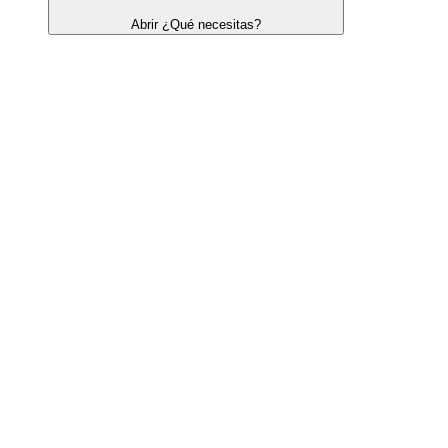
Abrir ¿Qué necesitas?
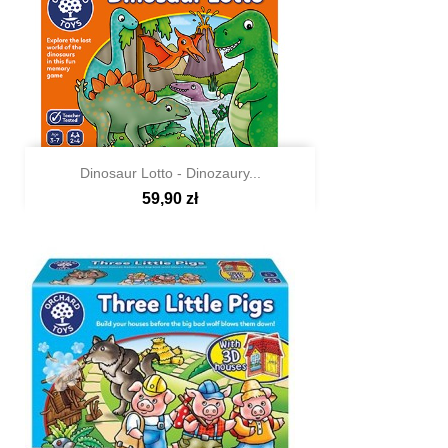
Dinosaur Lotto - Dinozaury...
59,90 zł

Szybki podgląd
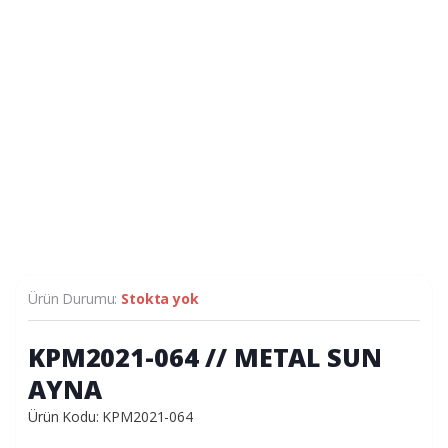
Ürün Durumu:
Stokta yok
KPM2021-064 // METAL SUN
AYNA
Ürün Kodu: KPM2021-064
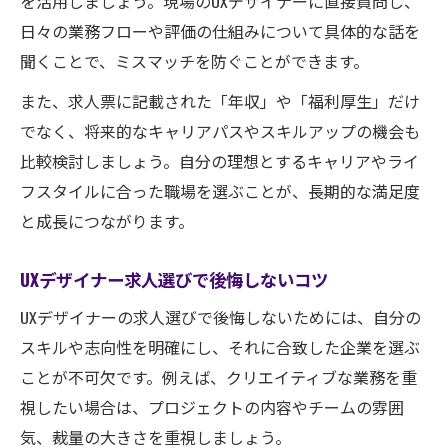
を活用しましょう。現場のUXデザイナーに直接質問し、
日々の業務フローや評価の仕組みについて具体的な話を
聞くことで、ミスマッチを防ぐことができます。
また、求人票に記載された「年収」や「福利厚生」だけ
でなく、将来的なキャリアパスやスキルアップの機会も
比較検討しましょう。自分の理想とするキャリアやライ
フスタイルに合った職場を選ぶことが、長期的な満足度
と成長につながります。
UXデザイナー求人選びで後悔しないコツ
UXデザイナーの求人選びで後悔しないためには、自分の
スキルや志向性を明確にし、それに合致した企業を選ぶ
ことが不可欠です。例えば、クリエイティブな業務を重
視したい場合は、プロジェクトの内容やチームの雰囲
気、裁量の大きさを重視しましょう。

Activity
Set down the lines from the one with "スキルや志向性を明確にし、それに合致した企業を選ぶ" through the end of the data above. Keep each exactly as written and add no other line.

Response
スキルや志向性を明確にし、それに合致した企業を選ぶ
ことが不可欠です。例えば、クリエイティブな業務を重
視したい場合は、プロジェクトの内容やチームの雰囲
気、裁量の大きさを重視しましょう。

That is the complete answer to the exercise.